I start with a standard lifestyle questionnaire, which I review prior to meeting the patient. The questionnaire gives me clues to the patient’s visual difficulties, lifestyle, and expectations before I enter the room. It’s important to assess the patient’s personality, visual goals, health and ocular history, and exam to match the right lens choice to the patient. Based on this, I am already considering whether the patient would be best suited for a monofocal with distance or near, monovision with an enhanced monofocal, or mini-monovision. Are they suited for a multifocal, trifocal, or EDOF for more spectacle independence, or do they have a history of prior refractive surgery or corneal abnormalities that make them a better candidate for a small-aperture IOL or a light-adjustable lens?

Advanced technology lenses work best in pristine eyes. Problems with ocular alignment, pupil size, ocular surface disease, irregular astigmatism, corneal dystrophies, scarring, and diseases of the retina and optic nerve limit successful utilization of these technologies

Once I have reviewed the lifestyle questionnaire, past medical history, and ocular history, I review the data collected by an OPD-Scan III and an iTrace. Both technologies help me quickly assess a patient’s candidacy for a lens beyond a monofocal. I work off an iPad and often review this data quickly before I enter the room. With the OPD III I’m looking at:

  • Placido rings: clear, sharp, concentric
  • Corneal total coma HOA: < 0.32
  • Astigmatism: regular vs irregular
  • Angle κ (the angular distance between the pupillary axis and visual axis): < 0.6
  • Chord mu (the 2-dimensional linear distance between the center of the pupil and the cornel light reflex; often used to approximate angle κ
  • Angle α (the angle between the visual axis and the optical center, ie, how much the visual axis is offset from the geometric center): < 0.5
  • Photopic and mesopic pupils: > 3 mm photopic and < 6 mm mesopic
  • Root mean square value: higher than 0.43 at the 3-mm zone (ie, HOAs are influencing the visual system)

The iTrace lets me evaluate their corneal quality (corneal performance index) both in photopic and mesopic settings and the impact of their cataract (illustrated by the dysfunctional lens index), and then it concisely combines the two to give me a Quality of Vision Index score. This is helpful to quickly determine whether the degree of cataract is consistent with their visual complaints and visual acuity or whether I should be looking for other pathologies.

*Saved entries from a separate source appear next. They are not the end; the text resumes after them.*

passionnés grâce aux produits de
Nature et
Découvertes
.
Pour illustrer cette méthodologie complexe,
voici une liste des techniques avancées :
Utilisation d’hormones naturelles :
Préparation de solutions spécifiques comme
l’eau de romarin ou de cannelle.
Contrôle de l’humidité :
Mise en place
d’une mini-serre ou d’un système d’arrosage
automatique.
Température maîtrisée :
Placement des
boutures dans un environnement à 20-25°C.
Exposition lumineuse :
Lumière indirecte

The iTrace also gives me an excellent evaluation of their tear film and ocular surface. I can evaluate the data generated by these 2 technologies in less than a minute. This really cuts down on the time I spend with patients discussing lenses that they are not candidates for while giving me an opportunity to visually show the patient how different IOLs can meet their expectations. Then, of course, I examine the patient and evaluate the ocular surface, cornea, optic nerve, and retina.

How do you explain the differences between monofocal, multifocal, EDOF, light-adjustable, accommodating, and small-aperture IOLs to patients?

Balest: For patients with lower amounts of corneal astigmatism, I let them know that a monofocal IOL provides very high-quality vision at 1 distance but that it has the least amount of range out of our options. I tell them that the trifocal is going to provide the greatest range of vision but that it does come with some trade-offs such as halos/glare at night and the potential of slightly reduced quality of vision. I like to describe EDOF lenses as hybrid lenses that provide some extra range of vision but with adverse effects similar to a monofocal; I also let them know that the near vision is a little less predictable in that category, with some patients having better near than others.

More recently, we have had the benefit of small-aperture IOLs, which I explain work differently and are able to provide a good range of vision, with the downside being some patients notice dimness in the treated eye compared with the other eye. I also utilize a lot of blended/mini-monovision in my practice and discuss that option when warranted.